**Saved data entries:**
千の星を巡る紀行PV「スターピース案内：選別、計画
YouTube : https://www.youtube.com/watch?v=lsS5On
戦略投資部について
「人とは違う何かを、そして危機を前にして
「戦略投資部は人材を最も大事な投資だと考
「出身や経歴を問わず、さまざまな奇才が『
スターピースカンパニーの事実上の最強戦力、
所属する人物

**Exercise prompt:**
Reproduce all the records, exactly and in full.

**Answer to the exercise:**
千の星を巡る紀行PV「スターピース案内：選別、計画
YouTube : https://www.youtube.com/watch?v=lsS5On
戦略投資部について
「人とは違う何かを、そして危機を前にして
「戦略投資部は人材を最も大事な投資だと考
「出身や経歴を問わず、さまざまな奇才が『
スターピースカンパニーの事実上の最強戦力、
所属する人物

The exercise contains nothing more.